Falta de insumos: a crise de oferta da década
Por Marcos Gonzalez, diretor responsável pelo segmento automotivo da Becomex
Se o ano passado foi marcado pela interrupção de diversas montadoras e sistemistas em função do perigo de contágio com o vírus Covid-19, neste ano as paradas de fábricas se dão pela falta de insumos como semicondutores e pneus. Os dois problemas, naturalmente, são correlatos sendo o segundo consequência do primeiro.
Estudo atualizados do Boston Consulting Group (BCG), divulgados nesta semana pela Anfavea, dão conta que, no mundo, de 10 a 12 milhões de veículos deixarão de ser produzidos por falta de componentes, em especial, os chips. Claro que no Brasil não será diferente e a própria Anfavea estima que esse déficit chegará a mais de 120 mil unidades.

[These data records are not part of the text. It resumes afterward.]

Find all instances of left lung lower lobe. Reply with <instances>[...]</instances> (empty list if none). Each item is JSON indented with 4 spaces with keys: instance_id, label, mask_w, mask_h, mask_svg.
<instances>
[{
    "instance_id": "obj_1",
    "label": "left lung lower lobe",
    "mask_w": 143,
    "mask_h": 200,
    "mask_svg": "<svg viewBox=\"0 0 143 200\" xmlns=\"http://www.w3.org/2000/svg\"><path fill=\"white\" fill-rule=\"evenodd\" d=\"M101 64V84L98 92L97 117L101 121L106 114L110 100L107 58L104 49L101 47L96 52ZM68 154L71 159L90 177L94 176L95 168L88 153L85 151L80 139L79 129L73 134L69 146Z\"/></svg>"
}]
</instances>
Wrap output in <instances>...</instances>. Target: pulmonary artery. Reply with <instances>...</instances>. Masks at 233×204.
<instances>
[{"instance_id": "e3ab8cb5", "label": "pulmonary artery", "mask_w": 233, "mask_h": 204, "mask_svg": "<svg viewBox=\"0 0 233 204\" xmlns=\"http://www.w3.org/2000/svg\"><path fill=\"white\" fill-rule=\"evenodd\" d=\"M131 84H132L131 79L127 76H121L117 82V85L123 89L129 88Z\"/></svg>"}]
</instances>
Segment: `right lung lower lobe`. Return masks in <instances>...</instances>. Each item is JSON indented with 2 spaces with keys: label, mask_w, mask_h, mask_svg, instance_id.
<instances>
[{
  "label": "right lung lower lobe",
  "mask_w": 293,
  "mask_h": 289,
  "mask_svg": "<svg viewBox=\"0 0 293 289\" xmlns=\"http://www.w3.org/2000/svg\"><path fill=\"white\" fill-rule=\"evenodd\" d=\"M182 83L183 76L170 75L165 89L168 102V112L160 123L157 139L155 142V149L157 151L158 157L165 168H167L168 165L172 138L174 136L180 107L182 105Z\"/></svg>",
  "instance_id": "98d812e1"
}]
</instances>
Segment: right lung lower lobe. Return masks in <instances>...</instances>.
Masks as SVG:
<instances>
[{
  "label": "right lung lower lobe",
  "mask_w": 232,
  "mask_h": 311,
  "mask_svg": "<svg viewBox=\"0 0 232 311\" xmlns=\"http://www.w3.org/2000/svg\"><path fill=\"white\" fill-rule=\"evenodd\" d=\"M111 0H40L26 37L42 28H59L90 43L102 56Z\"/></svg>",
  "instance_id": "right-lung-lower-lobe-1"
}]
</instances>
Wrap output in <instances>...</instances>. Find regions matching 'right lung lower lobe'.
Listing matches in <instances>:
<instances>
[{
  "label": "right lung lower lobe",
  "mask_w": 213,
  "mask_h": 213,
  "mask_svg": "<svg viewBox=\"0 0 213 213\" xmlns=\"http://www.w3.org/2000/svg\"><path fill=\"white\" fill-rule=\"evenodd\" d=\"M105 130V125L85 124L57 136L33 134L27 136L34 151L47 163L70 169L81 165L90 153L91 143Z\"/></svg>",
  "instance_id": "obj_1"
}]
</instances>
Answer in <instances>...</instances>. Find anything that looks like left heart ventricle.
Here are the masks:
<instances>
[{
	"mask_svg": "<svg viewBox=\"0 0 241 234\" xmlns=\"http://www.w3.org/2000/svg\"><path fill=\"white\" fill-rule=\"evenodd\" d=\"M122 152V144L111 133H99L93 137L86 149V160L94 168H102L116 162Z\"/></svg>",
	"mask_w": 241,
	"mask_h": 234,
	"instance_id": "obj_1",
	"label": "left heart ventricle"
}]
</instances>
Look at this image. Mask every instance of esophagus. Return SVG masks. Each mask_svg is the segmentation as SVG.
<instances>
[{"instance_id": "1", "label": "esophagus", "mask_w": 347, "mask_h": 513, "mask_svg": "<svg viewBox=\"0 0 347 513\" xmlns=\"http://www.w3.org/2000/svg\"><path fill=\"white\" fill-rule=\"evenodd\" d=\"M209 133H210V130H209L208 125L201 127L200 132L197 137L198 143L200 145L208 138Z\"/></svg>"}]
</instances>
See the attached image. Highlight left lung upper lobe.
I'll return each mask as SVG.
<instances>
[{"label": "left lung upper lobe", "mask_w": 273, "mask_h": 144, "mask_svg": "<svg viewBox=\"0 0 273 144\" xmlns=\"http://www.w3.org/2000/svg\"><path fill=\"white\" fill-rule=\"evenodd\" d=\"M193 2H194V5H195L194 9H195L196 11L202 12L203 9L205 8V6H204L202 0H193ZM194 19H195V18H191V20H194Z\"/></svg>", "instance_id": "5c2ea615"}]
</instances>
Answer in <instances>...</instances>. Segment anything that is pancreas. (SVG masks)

Os estoques das montadoras brasileiras seguem baixos nos últimos seis meses. Dão conta, no máximo, para 16 dias de consumo. Em contrapartida, os pátios estão abarrotados de veículos incompletos. Isso significa que quem compra um carro zero km hoje tem 90% de chance de só recebê-lo em janeiro ou fevereiro do ano que vem.
Mesmo com uma ligeira melhora de 6,5% nas vendas na comparação com outubro, os resultados ficaram muito aquém para um mês historicamente aquecido. Os 173 mil autoveículos licenciados representaram recuo de 23,1% sobre o mesmo mês de 2020, no pior novembro em 16 anos, segundo as estatísticas apresentadas pela Anfavea.
Em novembro foram produzidas 206 mil unidades, 15,1% a mais que em outubro, porém 13,5% a menos que em novembro de 2020, configurando o pior resultado para o mês desde a crise (de demanda) de 2015.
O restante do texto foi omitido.